* _Entries supplied_:
•••

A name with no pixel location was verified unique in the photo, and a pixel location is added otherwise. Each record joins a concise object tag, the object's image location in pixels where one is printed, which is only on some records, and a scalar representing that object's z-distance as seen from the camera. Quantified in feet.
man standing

•••

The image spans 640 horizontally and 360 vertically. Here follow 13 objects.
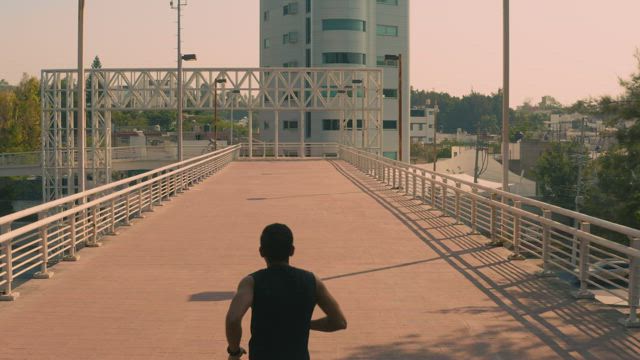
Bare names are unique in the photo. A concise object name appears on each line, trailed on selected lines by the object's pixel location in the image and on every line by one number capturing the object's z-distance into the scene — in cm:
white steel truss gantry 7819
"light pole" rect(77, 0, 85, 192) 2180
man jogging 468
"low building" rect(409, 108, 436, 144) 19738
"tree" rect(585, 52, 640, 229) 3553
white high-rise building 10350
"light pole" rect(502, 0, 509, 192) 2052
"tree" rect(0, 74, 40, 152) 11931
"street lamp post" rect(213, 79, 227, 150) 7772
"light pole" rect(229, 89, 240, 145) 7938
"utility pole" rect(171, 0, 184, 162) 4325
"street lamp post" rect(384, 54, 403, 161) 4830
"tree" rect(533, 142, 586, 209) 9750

•••

* _Problem to solve_: In the listing above, find the line holding "640, 229) 3553" and the line holding "586, 209) 9750", then output those two lines and every line between them exactly.

* _Solution to the exercise_:
"tree" rect(585, 52, 640, 229) 3553
white high-rise building 10350
"light pole" rect(502, 0, 509, 192) 2052
"tree" rect(0, 74, 40, 152) 11931
"street lamp post" rect(213, 79, 227, 150) 7772
"light pole" rect(229, 89, 240, 145) 7938
"utility pole" rect(171, 0, 184, 162) 4325
"street lamp post" rect(384, 54, 403, 161) 4830
"tree" rect(533, 142, 586, 209) 9750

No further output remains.